IASS-Fellow Franziska Dübgen über die Idee des „Guten Lebens“, ihre Impulsfunktion für Europa, Wirtschaft ohne endloses Wachstum und die Rolle des sozialen Miteinanders. Am Potsdamer Nachhaltigkeitsinstitut (IASS) gab es dazu einen Workshop.

Frau Dübgen, höher, schneller, weiter – unsere Wirtschaftsordnung basiert auf stetem Wachstum. Was ist falsch daran?

Zum einen stehen wird heute vor dem Klimawandel als globaler Herausforderung. Das erfordert langfristige Konzepte jenseits von endlosem Wachstum. Zum anderen fördert unser Wirtschaftssystem immer wieder soziale Ungerechtigkeit. Wir können innerhalb unseres Entwicklungsmodells weder im Hinblick auf Fragen der ökologischen wie auch der sozialen Gerechtigkeit eine angemessene Antwort finden. Das geht vor allem zulasten der Länder des globalen Südens. Die aktuelle Finanzkrise führt uns vor Augen, dass wir nach neuen Modellen des gesellschaftlichen Zusammenlebens suchen müssen.

Franziska Dübgen (32) ist Fellow am Institute for Advanced Sustainability Studies (IASS). Die Philosophin forscht im IASS-Cluster „Globaler Gesellschaftsvertrag für Nachhaltigkeit“

Ein solches Modell haben Sie nun auf einem Workshop genauer betrachtet.

^^^^^^^^

• **Aufgabenstellung**:
Geben Sie aus dem Ausgangstext den Abschnitt von „Zum einen stehen“ bis „Zusammenlebens suchen müssen.“ wortgetreu aus.

^^^^^^^^

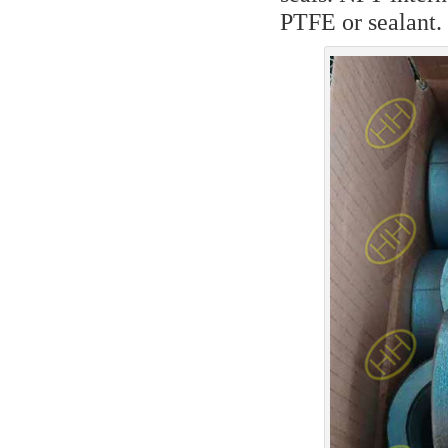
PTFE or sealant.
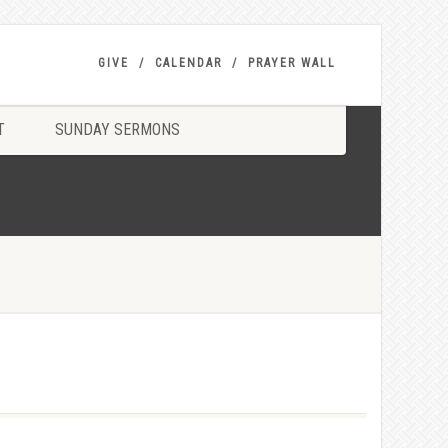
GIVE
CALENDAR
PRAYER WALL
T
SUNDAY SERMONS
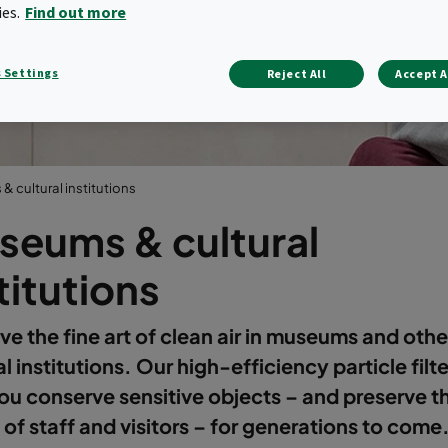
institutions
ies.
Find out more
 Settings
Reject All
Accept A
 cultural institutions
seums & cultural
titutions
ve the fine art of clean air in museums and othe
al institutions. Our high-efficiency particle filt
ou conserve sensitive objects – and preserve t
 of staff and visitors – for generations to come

^^^^^^^^

• **Antwort**:
Zum einen stehen wird heute vor dem Klimawandel als globaler Herausforderung. Das erfordert langfristige Konzepte jenseits von endlosem Wachstum. Zum anderen fördert unser Wirtschaftssystem immer wieder soziale Ungerechtigkeit. Wir können innerhalb unseres Entwicklungsmodells weder im Hinblick auf Fragen der ökologischen wie auch der sozialen Gerechtigkeit eine angemessene Antwort finden. Das geht vor allem zulasten der Länder des globalen Südens. Die aktuelle Finanzkrise führt uns vor Augen, dass wir nach neuen Modellen des gesellschaftlichen Zusammenlebens suchen müssen.